Thoughts on the 510(k) process

FDA recently held an all day conference about the 510(k) process. It was also available to people who didn’t attend (like me) via the web and has also been archived. My reaction follows:

In-vitro diagnostic (IVD) devices (such as blood analyzers) are just one type of device and are quite different from most other devices since IVDs don’t interact directly with patients. I don’t know the breakdown between IVDs and other devices.

Post market surveillance was described as an issue that FDA would like to improve. I believe it is essential. For example, a typical assay may get cleared for 510(k) by running a few hundred specimens during evaluations. Yet, the number of patients assayed with that device is likely to be many millions. So only a small sample is being tested at the beginning of the device history. So here is what’s needed – I don’t know the best way of making it happen.
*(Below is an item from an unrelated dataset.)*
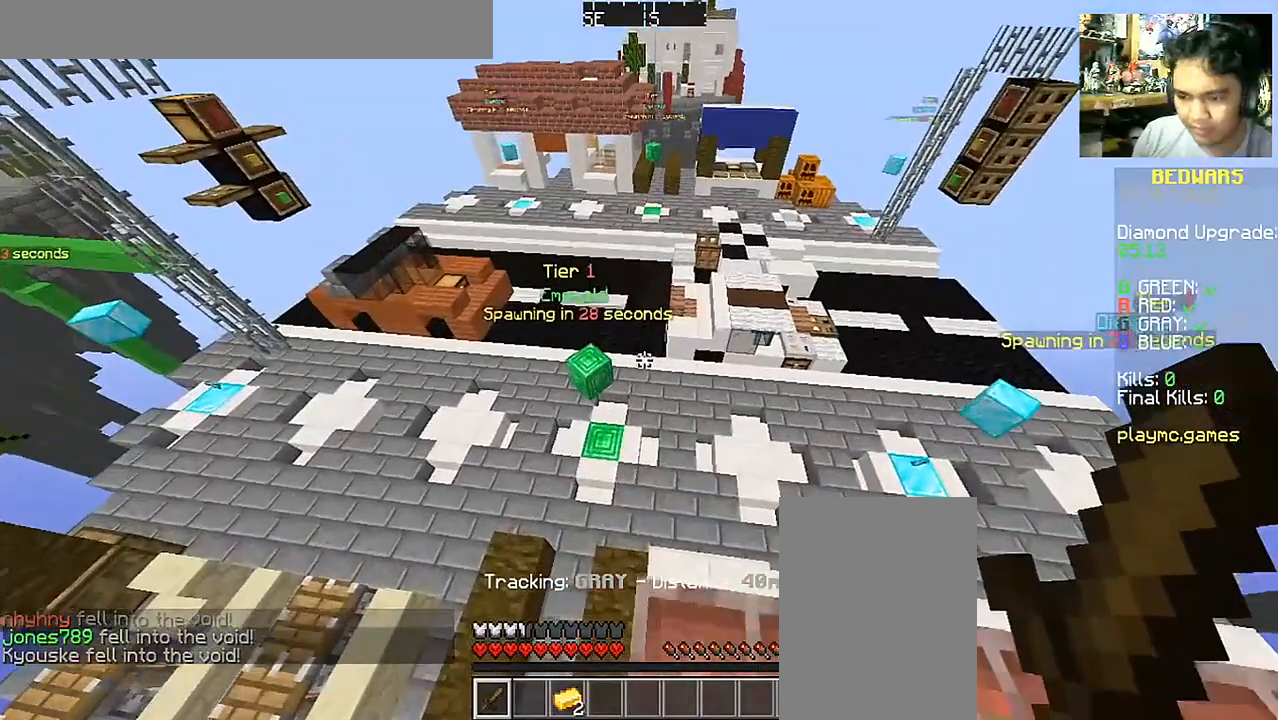
{"keys": [], "mouse": [], "events": [[233, "s", "up"]]}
FDA needs to collect data on:

  1. A usage factor. For IVDs, perhaps the number of reported results for a particular assay by manufacturer and model.
  2. All events, whereby an event is either:
    1. Some error with the assay
    2. Some effect that is an error that is connected to the assay

FDA needs to provide guidance so that event reporting contains the severity and frequency of the event, with FDA guidelines as to how to classify events.

FDA then needs to analyze this data as to the error rate for:

  1. Assays that harm patients
  2. Assays that have other errors such as failure of the system without patient harm

FDA can then provide reports as to which assay and errors require improvement. This is how many IVD companies improve their products (with the FRACAS process).